*WHAT YOU ARE ASKED TO DO*. Set down, exactly as they stand, the lines from the one containing "left eye: (128, 198)" through the last line of the records below, leaving every picture out.

*DATASET RECORDS*.

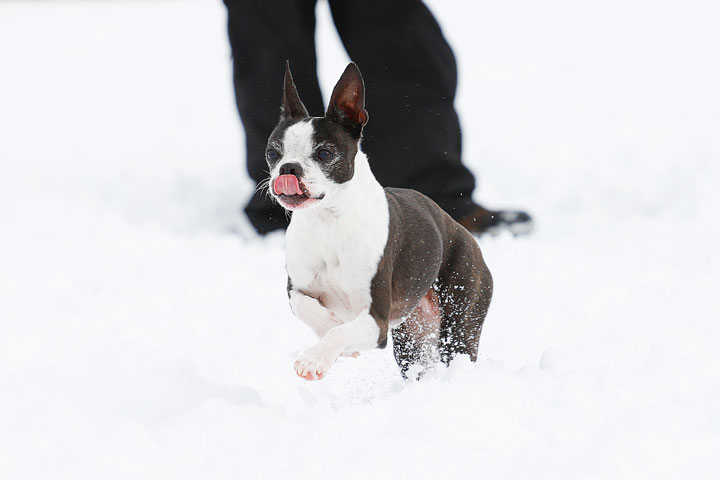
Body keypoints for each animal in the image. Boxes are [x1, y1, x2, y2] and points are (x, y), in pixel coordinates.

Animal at [268, 62, 492, 378]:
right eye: (272, 153)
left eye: (324, 153)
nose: (288, 168)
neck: (328, 222)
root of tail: (462, 231)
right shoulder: (298, 287)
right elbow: (305, 307)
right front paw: (330, 333)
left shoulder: (376, 322)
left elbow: (341, 332)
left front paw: (315, 359)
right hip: (412, 338)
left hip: (461, 318)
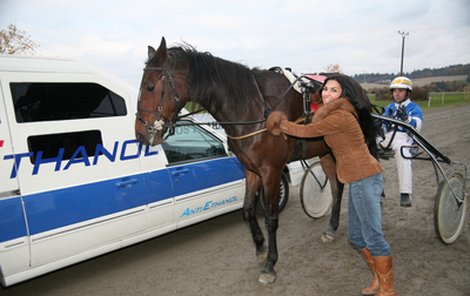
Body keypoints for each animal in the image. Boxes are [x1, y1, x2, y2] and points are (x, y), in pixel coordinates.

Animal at [134, 37, 344, 284]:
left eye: (150, 87)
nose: (139, 133)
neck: (257, 109)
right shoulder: (251, 170)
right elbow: (248, 210)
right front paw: (260, 246)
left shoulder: (272, 171)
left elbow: (271, 218)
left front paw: (270, 264)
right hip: (326, 152)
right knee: (336, 187)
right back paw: (331, 228)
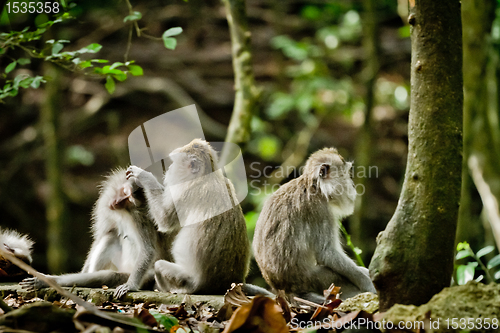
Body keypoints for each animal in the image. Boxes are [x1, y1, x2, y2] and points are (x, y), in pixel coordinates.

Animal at [21, 167, 178, 296]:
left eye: (128, 198)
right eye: (124, 192)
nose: (116, 202)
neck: (124, 212)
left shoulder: (141, 219)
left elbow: (148, 249)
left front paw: (130, 285)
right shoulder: (107, 206)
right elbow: (100, 237)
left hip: (146, 274)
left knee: (110, 275)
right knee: (110, 236)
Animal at [125, 137, 250, 294]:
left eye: (175, 161)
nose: (169, 169)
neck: (206, 176)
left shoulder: (185, 192)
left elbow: (164, 220)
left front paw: (143, 176)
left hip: (188, 282)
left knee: (159, 265)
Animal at [254, 147, 376, 302]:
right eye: (348, 174)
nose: (353, 186)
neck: (315, 187)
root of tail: (286, 292)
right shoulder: (320, 211)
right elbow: (326, 253)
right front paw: (368, 283)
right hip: (319, 279)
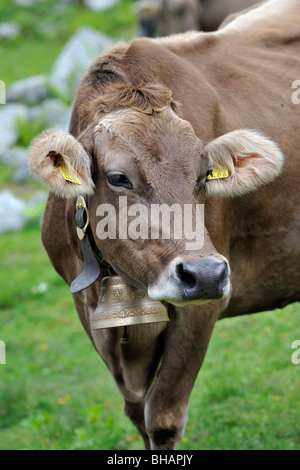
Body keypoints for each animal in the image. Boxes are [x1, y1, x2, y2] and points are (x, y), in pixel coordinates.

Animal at [28, 0, 300, 448]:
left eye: (205, 175)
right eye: (118, 177)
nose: (204, 273)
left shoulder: (202, 309)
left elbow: (162, 418)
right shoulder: (87, 311)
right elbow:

*SOLUTION FOR THIS EXERCISE*.
left eye: (128, 198)
right eye: (124, 192)
nose: (116, 202)
neck: (124, 212)
left shoulder: (141, 219)
left elbow: (148, 249)
left front paw: (130, 285)
right shoulder: (107, 206)
right elbow: (100, 237)
left hip: (146, 274)
left knee: (110, 275)
right knee: (110, 236)
Animal at [125, 137, 250, 294]:
left eye: (175, 161)
nose: (169, 169)
neck: (206, 176)
left shoulder: (185, 192)
left elbow: (164, 220)
left front paw: (143, 176)
left hip: (188, 282)
left knee: (159, 265)
Animal at [254, 147, 376, 302]:
right eye: (348, 174)
nose: (353, 186)
neck: (315, 187)
root of tail: (286, 292)
right shoulder: (320, 211)
right elbow: (326, 253)
right front paw: (368, 283)
right hip: (319, 279)
Body keypoints for each animal in the image. Boxes are [x1, y1, x2, y2] and points are (x, y), in pixel coordinates.

Animal at [28, 0, 300, 448]:
left eye: (205, 175)
right eye: (118, 177)
nose: (204, 273)
left shoulder: (202, 309)
left elbow: (162, 418)
right shoulder: (87, 311)
right elbow:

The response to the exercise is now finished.